Dr Maryann Heather, who is a GP at Etu Pasifika says it is fear and lack of urgency that is holding back our Pasifika women from getting mammograms.
“We tend to do everything else first for everyone else, but we leave ourselves last and I think we need to kind of change that, because our families depend on us,” she says.
“But if you let things go and we leave ourselves last, then often we find that things escalate to a point where you do feel really sick and then, by the time we come in, I guess we find things.”
But it’s not all bad news, if caught early, breast conserving surgery with radiation treatment leads to better survival.

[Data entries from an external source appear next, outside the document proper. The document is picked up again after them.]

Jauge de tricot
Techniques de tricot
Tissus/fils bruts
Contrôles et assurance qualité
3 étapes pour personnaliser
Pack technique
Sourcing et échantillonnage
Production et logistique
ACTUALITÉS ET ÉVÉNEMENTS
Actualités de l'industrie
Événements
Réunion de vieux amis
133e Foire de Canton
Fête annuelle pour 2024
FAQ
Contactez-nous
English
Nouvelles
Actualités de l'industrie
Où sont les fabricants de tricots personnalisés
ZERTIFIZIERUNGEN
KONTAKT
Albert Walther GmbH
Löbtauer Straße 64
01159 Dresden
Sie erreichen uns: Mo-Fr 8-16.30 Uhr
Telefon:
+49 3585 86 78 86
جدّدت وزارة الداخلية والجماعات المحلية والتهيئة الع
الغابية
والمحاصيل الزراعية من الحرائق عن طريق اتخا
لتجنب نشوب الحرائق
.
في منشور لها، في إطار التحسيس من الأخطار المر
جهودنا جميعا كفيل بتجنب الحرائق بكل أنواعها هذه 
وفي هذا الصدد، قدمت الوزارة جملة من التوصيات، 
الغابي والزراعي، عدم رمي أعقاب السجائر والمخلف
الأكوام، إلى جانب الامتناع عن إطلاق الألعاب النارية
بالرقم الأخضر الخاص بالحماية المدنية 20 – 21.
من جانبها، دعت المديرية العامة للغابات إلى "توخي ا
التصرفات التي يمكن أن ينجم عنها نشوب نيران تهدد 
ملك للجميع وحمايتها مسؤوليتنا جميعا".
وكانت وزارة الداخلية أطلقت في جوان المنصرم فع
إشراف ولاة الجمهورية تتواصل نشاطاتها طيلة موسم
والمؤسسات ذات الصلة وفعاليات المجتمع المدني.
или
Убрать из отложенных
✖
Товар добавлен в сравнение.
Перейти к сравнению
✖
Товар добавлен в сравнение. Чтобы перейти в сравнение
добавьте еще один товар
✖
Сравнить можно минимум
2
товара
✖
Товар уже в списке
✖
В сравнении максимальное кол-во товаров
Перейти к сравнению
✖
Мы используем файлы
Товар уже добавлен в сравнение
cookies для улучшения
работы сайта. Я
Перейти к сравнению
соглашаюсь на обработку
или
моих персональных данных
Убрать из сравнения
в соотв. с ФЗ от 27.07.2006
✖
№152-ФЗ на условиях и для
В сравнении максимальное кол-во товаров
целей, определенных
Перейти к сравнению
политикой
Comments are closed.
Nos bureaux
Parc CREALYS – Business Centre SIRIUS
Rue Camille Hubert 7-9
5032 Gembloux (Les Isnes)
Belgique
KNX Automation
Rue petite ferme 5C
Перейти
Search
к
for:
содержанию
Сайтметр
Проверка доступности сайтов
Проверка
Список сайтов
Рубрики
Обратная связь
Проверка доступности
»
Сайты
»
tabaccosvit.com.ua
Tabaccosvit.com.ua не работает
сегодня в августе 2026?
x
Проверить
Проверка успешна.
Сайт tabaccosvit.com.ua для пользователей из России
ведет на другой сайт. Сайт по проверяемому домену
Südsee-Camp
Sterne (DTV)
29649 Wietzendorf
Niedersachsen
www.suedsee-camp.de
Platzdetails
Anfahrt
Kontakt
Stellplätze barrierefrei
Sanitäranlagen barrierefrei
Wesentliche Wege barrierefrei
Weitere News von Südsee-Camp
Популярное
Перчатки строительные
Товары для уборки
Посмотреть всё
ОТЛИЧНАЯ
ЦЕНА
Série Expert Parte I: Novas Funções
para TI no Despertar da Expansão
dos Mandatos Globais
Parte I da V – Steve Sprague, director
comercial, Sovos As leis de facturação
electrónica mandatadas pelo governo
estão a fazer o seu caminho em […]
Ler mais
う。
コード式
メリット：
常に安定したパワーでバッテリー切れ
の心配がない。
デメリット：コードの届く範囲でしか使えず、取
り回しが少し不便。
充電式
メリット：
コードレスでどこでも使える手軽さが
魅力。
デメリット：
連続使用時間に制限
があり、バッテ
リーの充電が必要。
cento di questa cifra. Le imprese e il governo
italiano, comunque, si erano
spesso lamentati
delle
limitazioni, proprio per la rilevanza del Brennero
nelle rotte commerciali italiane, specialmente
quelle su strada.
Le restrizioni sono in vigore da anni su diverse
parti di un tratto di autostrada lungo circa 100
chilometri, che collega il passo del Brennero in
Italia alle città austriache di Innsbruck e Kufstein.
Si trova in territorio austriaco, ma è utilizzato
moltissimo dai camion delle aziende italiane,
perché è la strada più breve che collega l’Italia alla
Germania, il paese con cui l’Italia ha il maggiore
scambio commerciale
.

“The report really clearly outlined that many women have taken the mastectomy option, when two thirds of those would have been available to have breast conserving surgery, combined with radiotherapy”, Rayner says.
“So what that means is, it’s less invasive surgery and it has as good, if not better, outcomes as a mastectomy.”
Breast Cancer New Zealand’s main priority right now is for our Pasifika women to go get a mammogram.
“What we really want to do is encourage Māori and Pasifika to get in to regular screening mammograms, they are available between the ages of 45 and 69 and they are free,” Rayner says.
Dr Heather agrees, “I just want to encourage our ladies in the community, don’t be scared, and we’re all here to help, you know.
“We want to see you living longer so that you can enjoy your children, your grandchildren, being part of the family. You’re precious, you’re important, so whatever way we can do to support you, (and) just think of it as a medical check-up,” Dr Heather says.
Surviving cancer, Ali Coomber just wants to give back to help our Pasifika women who are struggling with the dreaded disease.
“Look at what’s important in your life, nurture your well-being, I think that’s really important, because there’s such a lot of busy-ness in our lives and I think that can actually have an impact, so look after yourself.”